Analysts’ views mixed over H2 GLS list

 

Analysts’ views mixed over H2 GLS list

Generally, they welcome more sites on the reserve list

 

 

THE Government Land Sales (GLS) programme for the second half of this year has triggered mixed responses from property analysts.

 

 

While some read the moderate supply as a plus for property prices, others feel it reaffirms the weak market sentiment.

 

The GLS list for the second half of 2008 sees 13 new sites – comprising six residential sites, three commercial sites, three hotel sites and one white site.
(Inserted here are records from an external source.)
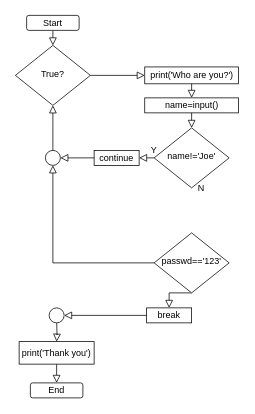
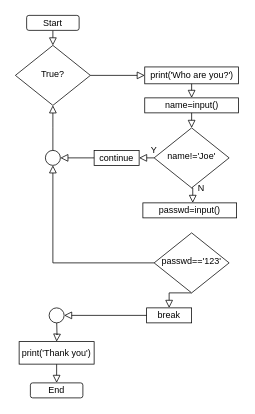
  <mxCell id="0" />
  <mxCell id="1" parent="0" />
  <mxCell id="2" value="N" style="text;html=1;strokeColor=none;fillColor=none;align=center;verticalAlign=middle;whiteSpace=wrap;rounded=0;" vertex="1" parent="1"><mxGeometry x="247.5" y="240" width="40" height="20" as="geometry" /></mxCell>
  <mxCell id="3" value="" style="rounded=0;html=1;jettySize=auto;orthogonalLoop=1;fontSize=11;endArrow=block;endFill=0;endSize=8;strokeWidth=1;shadow=0;labelBackgroundColor=none;edgeStyle=orthogonalEdgeStyle;" edge="1" parent="1" target="17"><mxGeometry x="60" y="185" as="geometry"><mxPoint x="75" y="425" as="sourcePoint" /><mxPoint x="220" y="415" as="targetPoint" /><Array as="points" /></mxGeometry></mxCell>
  <mxCell id="4" value="True?" style="rhombus;whiteSpace=wrap;html=1;shadow=0;fontFamily=Helvetica;fontSize=12;align=center;strokeWidth=1;spacing=6;spacingTop=-4;" vertex="1" parent="1"><mxGeometry x="20" y="60" width="100" height="80" as="geometry" /></mxCell>
  <mxCell id="5" value="print('Who are you?')" style="rounded=0;whiteSpace=wrap;html=1;" vertex="1" parent="1"><mxGeometry x="192.5" y="88.75" width="125" height="22.5" as="geometry" /></mxCell>
  <mxCell id="6" value="name!='Joe'" style="rhombus;whiteSpace=wrap;html=1;shadow=0;fontFamily=Helvetica;fontSize=12;align=center;strokeWidth=1;spacing=6;spacingTop=-4;" vertex="1" parent="1"><mxGeometry x="205" y="170" width="100" height="80" as="geometry" /></mxCell>
  <mxCell id="7" value="name=input()" style="rounded=0;whiteSpace=wrap;html=1;" vertex="1" parent="1"><mxGeometry x="192.5" y="130" width="125" height="20" as="geometry" /></mxCell>
  <mxCell id="8" value="break" style="rounded=0;whiteSpace=wrap;html=1;" vertex="1" parent="1"><mxGeometry x="195" y="410" width="60" height="20" as="geometry" /></mxCell>
  <mxCell id="9" value="" style="ellipse;whiteSpace=wrap;html=1;aspect=fixed;" vertex="1" parent="1"><mxGeometry x="65" y="410" width="20" height="20" as="geometry" /></mxCell>
  <mxCell id="10" value="" style="rounded=0;html=1;jettySize=auto;orthogonalLoop=1;fontSize=11;endArrow=block;endFill=0;endSize=8;strokeWidth=1;shadow=0;labelBackgroundColor=none;edgeStyle=orthogonalEdgeStyle;entryX=0.5;entryY=0;entryDx=0;entryDy=0;" edge="1" parent="1" target="6"><mxGeometry x="95" y="40" as="geometry"><mxPoint x="255" y="150" as="sourcePoint" /><mxPoint x="265" y="130" as="targetPoint" /><Array as="points"><mxPoint x="255" y="170" /><mxPoint x="255" y="170" /></Array></mxGeometry></mxCell>
  <mxCell id="11" value="" style="rounded=0;html=1;jettySize=auto;orthogonalLoop=1;fontSize=11;endArrow=block;endFill=0;endSize=8;strokeWidth=1;shadow=0;labelBackgroundColor=none;edgeStyle=orthogonalEdgeStyle;entryX=0.5;entryY=0;entryDx=0;entryDy=0;exitX=0.5;exitY=1;exitDx=0;exitDy=0;" edge="1" parent="1" target="8" source="25"><mxGeometry x="90" y="130" as="geometry"><mxPoint x="250" y="340" as="sourcePoint" /><mxPoint x="260" y="280" as="targetPoint" /><Array as="points" /></mxGeometry></mxCell>
  <mxCell id="12" value="" style="rounded=0;html=1;jettySize=auto;orthogonalLoop=1;fontSize=11;endArrow=block;endFill=0;endSize=8;strokeWidth=1;shadow=0;labelBackgroundColor=none;edgeStyle=orthogonalEdgeStyle;entryX=1;entryY=0.5;entryDx=0;entryDy=0;exitX=0;exitY=0.5;exitDx=0;exitDy=0;" edge="1" parent="1" source="8" target="9"><mxGeometry x="50" y="175" as="geometry"><mxPoint x="147.5" y="420" as="sourcePoint" /><mxPoint x="155" y="235" as="targetPoint" /></mxGeometry></mxCell>
  <mxCell id="13" value="" style="rounded=0;html=1;jettySize=auto;orthogonalLoop=1;fontSize=11;endArrow=block;endFill=0;endSize=8;strokeWidth=1;shadow=0;labelBackgroundColor=none;edgeStyle=orthogonalEdgeStyle;exitX=0;exitY=0.5;exitDx=0;exitDy=0;" edge="1" parent="1" source="6"><mxGeometry x="85" y="40" as="geometry"><mxPoint x="120.029" y="30" as="sourcePoint" /><mxPoint x="185" y="210" as="targetPoint" /></mxGeometry></mxCell>
  <mxCell id="14" value="" style="rounded=0;html=1;jettySize=auto;orthogonalLoop=1;fontSize=11;endArrow=block;endFill=0;endSize=8;strokeWidth=1;shadow=0;labelBackgroundColor=none;edgeStyle=orthogonalEdgeStyle;exitX=0.5;exitY=1;exitDx=0;exitDy=0;" edge="1" parent="1"><mxGeometry x="50" y="230" as="geometry"><mxPoint x="75" y="510" as="targetPoint" /><mxPoint x="75" y="485" as="sourcePoint" /></mxGeometry></mxCell>
  <mxCell id="15" value="End" style="rounded=1;whiteSpace=wrap;html=1;fontSize=12;glass=0;strokeWidth=1;shadow=0;" vertex="1" parent="1"><mxGeometry x="40" y="510" width="70" height="20" as="geometry" /></mxCell>
  <mxCell id="16" value="Y" style="text;html=1;strokeColor=none;fillColor=none;align=center;verticalAlign=middle;whiteSpace=wrap;rounded=0;" vertex="1" parent="1"><mxGeometry x="185" y="190" width="40" height="20" as="geometry" /></mxCell>
  <mxCell id="17" value="print('Thank you')" style="rounded=0;whiteSpace=wrap;html=1;" vertex="1" parent="1"><mxGeometry x="25" y="455" width="100" height="30" as="geometry" /></mxCell>
  <mxCell id="18" value="" style="rounded=0;html=1;jettySize=auto;orthogonalLoop=1;fontSize=11;endArrow=block;endFill=0;endSize=8;strokeWidth=1;shadow=0;labelBackgroundColor=none;edgeStyle=orthogonalEdgeStyle;exitX=0.5;exitY=1;exitDx=0;exitDy=0;entryX=0.5;entryY=0;entryDx=0;entryDy=0;" edge="1" parent="1" source="19" target="4"><mxGeometry x="45" y="-285" as="geometry"><mxPoint x="70" y="-5" as="targetPoint" /><mxPoint x="70" y="-30" as="sourcePoint" /></mxGeometry></mxCell>
  <mxCell id="19" value="Start" style="rounded=1;whiteSpace=wrap;html=1;fontSize=12;glass=0;strokeWidth=1;shadow=0;" vertex="1" parent="1"><mxGeometry x="35" y="20" width="70" height="20" as="geometry" /></mxCell>
  <mxCell id="20" value="" style="rounded=0;html=1;jettySize=auto;orthogonalLoop=1;fontSize=11;endArrow=block;endFill=0;endSize=8;strokeWidth=1;shadow=0;labelBackgroundColor=none;edgeStyle=orthogonalEdgeStyle;exitX=1;exitY=0.5;exitDx=0;exitDy=0;entryX=0;entryY=0.5;entryDx=0;entryDy=0;" edge="1" parent="1" source="4" target="5"><mxGeometry x="55" y="60" as="geometry"><mxPoint x="125" y="100" as="sourcePoint" /><mxPoint x="140" y="100" as="targetPoint" /><Array as="points" /></mxGeometry></mxCell>
  <mxCell id="21" value="continue" style="rounded=0;whiteSpace=wrap;html=1;" vertex="1" parent="1"><mxGeometry x="125" y="200" width="60" height="20" as="geometry" /></mxCell>
  <mxCell id="22" value="" style="rounded=0;html=1;jettySize=auto;orthogonalLoop=1;fontSize=11;endArrow=block;endFill=0;endSize=8;strokeWidth=1;shadow=0;labelBackgroundColor=none;edgeStyle=orthogonalEdgeStyle;exitX=0;exitY=0.5;exitDx=0;exitDy=0;entryX=1;entryY=0.5;entryDx=0;entryDy=0;" edge="1" parent="1" source="21" target="27"><mxGeometry x="65" y="70" as="geometry"><mxPoint x="130" y="110" as="sourcePoint" /><mxPoint x="115" y="210" as="targetPoint" /><Array as="points"><mxPoint x="125" y="210" /><mxPoint x="125" y="210" /></Array></mxGeometry></mxCell>
  <mxCell id="23" value="" style="rounded=0;html=1;jettySize=auto;orthogonalLoop=1;fontSize=11;endArrow=block;endFill=0;endSize=8;strokeWidth=1;shadow=0;labelBackgroundColor=none;edgeStyle=orthogonalEdgeStyle;entryX=0.5;entryY=0;entryDx=0;entryDy=0;exitX=0.5;exitY=1;exitDx=0;exitDy=0;" edge="1" parent="1" source="5" target="7"><mxGeometry x="247.51" y="49.97" as="geometry"><mxPoint x="407.51" y="159.97" as="sourcePoint" /><mxPoint x="407.51" y="179.97" as="targetPoint" /><Array as="points" /></mxGeometry></mxCell>
+ <mxCell id="24" value="passwd=input()" style="rounded=0;whiteSpace=wrap;html=1;" vertex="1" parent="1"><mxGeometry x="190" y="270" width="125" height="20" as="geometry" /></mxCell>
  <mxCell id="25" value="passwd=='123'" style="rhombus;whiteSpace=wrap;html=1;shadow=0;fontFamily=Helvetica;fontSize=12;align=center;strokeWidth=1;spacing=6;spacingTop=-4;" vertex="1" parent="1"><mxGeometry x="205" y="310" width="100" height="80" as="geometry" /></mxCell>
+ <mxCell id="26" value="" style="rounded=0;html=1;jettySize=auto;orthogonalLoop=1;fontSize=11;endArrow=block;endFill=0;endSize=8;strokeWidth=1;shadow=0;labelBackgroundColor=none;edgeStyle=orthogonalEdgeStyle;exitX=0.5;exitY=1;exitDx=0;exitDy=0;" edge="1" parent="1" source="6" target="24"><mxGeometry x="110" y="150" as="geometry"><mxPoint x="256.5" y="250" as="sourcePoint" /><mxPoint x="256.5" y="268" as="targetPoint" /><Array as="points"><mxPoint x="256.5" y="250" /></Array></mxGeometry></mxCell>
  <mxCell id="27" value="" style="ellipse;whiteSpace=wrap;html=1;aspect=fixed;" vertex="1" parent="1"><mxGeometry x="60" y="200" width="20" height="20" as="geometry" /></mxCell>
  <mxCell id="28" value="" style="rounded=0;html=1;jettySize=auto;orthogonalLoop=1;fontSize=11;endArrow=block;endFill=0;endSize=8;strokeWidth=1;shadow=0;labelBackgroundColor=none;edgeStyle=orthogonalEdgeStyle;entryX=0.5;entryY=1;entryDx=0;entryDy=0;exitX=0;exitY=0.5;exitDx=0;exitDy=0;" edge="1" parent="1" source="25" target="27"><mxGeometry x="40" y="115" as="geometry"><mxPoint x="137.5" y="360" as="sourcePoint" /><mxPoint x="75" y="360" as="targetPoint" /></mxGeometry></mxCell>
  <mxCell id="29" value="" style="rounded=0;html=1;jettySize=auto;orthogonalLoop=1;fontSize=11;endArrow=block;endFill=0;endSize=8;strokeWidth=1;shadow=0;labelBackgroundColor=none;edgeStyle=orthogonalEdgeStyle;exitX=0.5;exitY=0;exitDx=0;exitDy=0;entryX=0.5;entryY=1;entryDx=0;entryDy=0;" edge="1" parent="1" source="27" target="4"><mxGeometry x="75" y="80" as="geometry"><mxPoint x="135" y="140" as="sourcePoint" /><mxPoint x="65" y="140" as="targetPoint" /><Array as="points"><mxPoint x="70" y="170" /><mxPoint x="70" y="170" /></Array></mxGeometry></mxCell>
That’s lower than the 17 new sites released in the first half.

 

Of the total 40 sites being offered in the second half, there are only eight confirmed sites, down from 11 in the first, and 32 are on the reserve list, up from 26.

 

‘We see the 2H08 GLS list as reflective of the current market sentiment, following softer bids and the non-award of three tenders in the last six months,’ says Citi analyst Wendy Koh.

 

Westcomb Research, however, views the reduced supply positively, saying that it ‘will ease the current urge of developers to release their existing land bank under the current weak demand and reduce downward price pressure’.

 

Property stocks were a mixed bag on Friday, with CapitaLand up 36 cents at $6.08, Keppel Land up seven cents at $5.20, and GuocoLand down 25 cents at $2.18.

 

Generally, analysts welcome the market-driven approach to have more sites on the reserve list, in which sites are put up for sale only after developers have indicated interest by committing to a minimum bid.

 

‘It affords the market some breathing space and developers and the market should read the decrease in the confirmed list quantum positively,’ says DBS Vickers analyst Adrian Chua in a report.

 

Deutsche Bank notes that choice of sites was strategic in driving the development of new areas under the Master Plan 2008. The inclusion of four mass-market residential sites in the reserve list, it says, could be insurance against a sharp upswing in sentiment.

 

Moreover, the lack of supply of CBD office sites should provide relief to the prime office segment and landlords, Deutsche Bank analysts say in a report. ‘Muted new supply for both residential and office versus previous years should provide some relief and improve sentiment at the margin.’

 

Deutsche Bank analysts have pegged a ‘buy’ call to City Developments and Keppel Land, but add that they continue to prefer Reits over the developers.

 

DBS Vickers kept its ‘overweight’ rating on the property sector on belief that the second-half GLS programme ‘does inspire confidence in the planning of land supply in Singapore, ensuring sustainable and steady growth in the property sector in the medium-term’.

 

Its top pick among developers is City Developments for its proxy to the residential market. It has a ‘buy’ call on F&N for its predominantly mass-market land bank and Allgreen for its mid-tier/mass-market exposure.

 

Other analysts were less sanguine. Credit Suisse analyst Tricia Song says that she continues to see negative headwinds for the Singapore property sector in the near term, given potentially rising interest rates, construction costs, supply completions and falling rents. She is keeping her ‘underweight’ call on the property sector, with ‘underweight’ ratings for City Developments and Wing Tai, but ‘neutral’ calls for CapitaLand, Allgreen and Keppel Land.

 

For Nomura, the sound supply outlook for residential units – which the Urban Redevelopment Authority estimates to be 59,545 completed units between end-2007 and end-2011 – is ‘unnerving’. It hence retained its bearish stance on the residential sector where it foresees further downside pressures in asset prices from marginal speculative sellers. It has a ‘neutral’ rating on City Developments and Keppel Land and a ‘reduce’ rating on CapitaLand.